Private sector payroll data shows more than 20 million jobs were lost in April and Friday’s government report is expected to be a million more, but the more important numbers will show up in Thursday’s report on how many Americans are still filing unemployment claims.
No numbers have shown the economic pain the coronavirus shutdowns have caused more than the real-time filings of unemployment claims by American workers. So far, 30 million workers have filed for state benefits since late March, and 3.05 million more are expected to have filed for the week ending May 2, down slightly from 3.84 million the week earlier.
But as the economy reopens in coming weeks, yet another number will become an even more important barometer: the number of continuing claims, or workers who remain on unemployment rolls and have not returned to work. That number is expected to reach nearly 20 million for the week ended May 2, up from 18 million, and it should ultimately start to decline, as workers go back to their jobs.
“It’s a lot more timely. What will be important to pay attention to as the economy opens more and more is what does hiring look like, and what does continuing claims look like, and how quickly can we bring back those tens of millions of jobs lost,” said Jon Hill, fixed income strategist at BMO. “It won’t be immediate and it will also be partial. Of 25 million people, are we talking about now that 20 million go back to work? Or 24 million? This will be an important high frequency measure to watch in the next few weeks.”
On Friday, the April employment report is expected to show a shocking 21.5 million jobs were lost in April and unemployment climbed to 16%, according to Dow Jones. The unprecedented one-month job losses dwarf the decline of 701,000 in March, when unemployment rose to 4.4% from a decades low 3.5%.
“Frankly, the magnitude of the losses here are so great that none of these numbers, none of these special employment indicators are going to hit the nail on the head, and get the jobless count right. It’s bad. It’s going to be enormously terrible,” said Chris Rupkey, chief financial economist at MUFG Union Bank. “The one-month change is off the charts.”
The fear is that shutdowns have continued longer than expected, and companies are making tough choices about trimming their work forces, even before they try to resume more normal activity.
For instance, MGM Resorts International, closed down in March, furloughed thousands of employees and reportedly told workers that there’s now a risk the furloughs could turn into layoffs by Aug. 31. MGM is far from alone, grappling with the reopening challenges in an industry that was particularly hard hit by the abrupt shutdowns.

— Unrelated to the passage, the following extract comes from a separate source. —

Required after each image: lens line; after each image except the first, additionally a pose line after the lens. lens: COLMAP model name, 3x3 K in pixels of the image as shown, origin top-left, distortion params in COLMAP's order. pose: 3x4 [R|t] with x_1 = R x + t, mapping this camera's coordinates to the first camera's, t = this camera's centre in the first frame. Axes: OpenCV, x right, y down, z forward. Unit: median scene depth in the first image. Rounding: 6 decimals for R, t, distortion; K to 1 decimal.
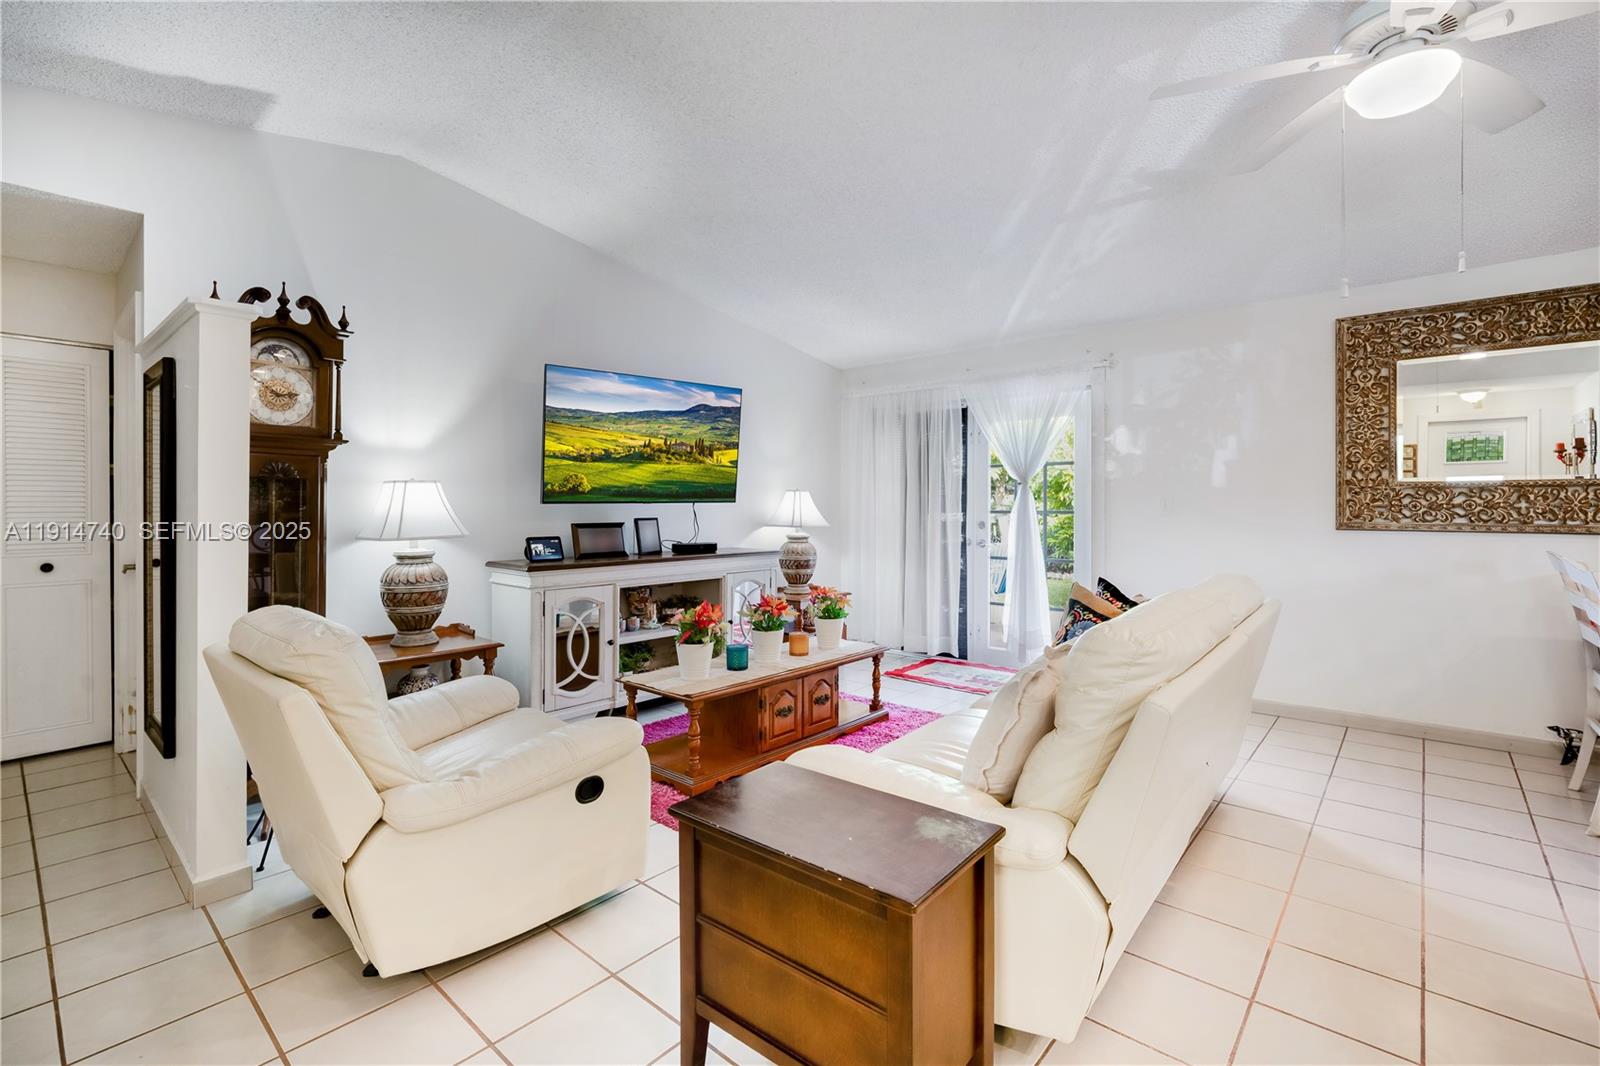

ADP on Wednesday said that of the unprecedented 20.2 million jobs lost in April, 16 million were in the services sector. Of those, 8.6 million worked in leisure and hospitality — at hotels, bars and restaurants. Another 3.4 million lost work in trade, transportation and utilities.
In the ADP report, 9 million workers were laid off from large companies, while 6 million were laid off from small companies and another 5.3 million were with mid-sized companies.
The degree to which workers return to their jobs and how they feel about job security is critical to the economy’s recovery, especially since for the first time the services sector led the U.S. into recession.
The employment picture will also play a big role in whether the post-shutdown recovery looks like a V, which few now expect; a slower U-shaped recovery or even an L — a slow, sideways move.
Claims data is reported at 8:30 a.m. ET, and the government report is due Friday at 8:30 a.m. ET.
Economists say the unemployment rate may be difficult to forecast since some workers may not categorize themselves as looking for work, since they expect to return to jobs. Rupkey said the number of jobless may not even show up in claims, since some workers do not apply, others don’t qualify and now states may still have many workers they have not processed.
Goldman Sachs economists also pointed out the various data cannot capture the extent of the losses.
“The ADP report explicitly noted that it ‘does not reflect the full impact of COVID-19 on the overall employment situation.’ Reflecting this and the ADP modeling approach, we continue to believe the April ADP measure understated true job loss by several million workers,” the economists noted.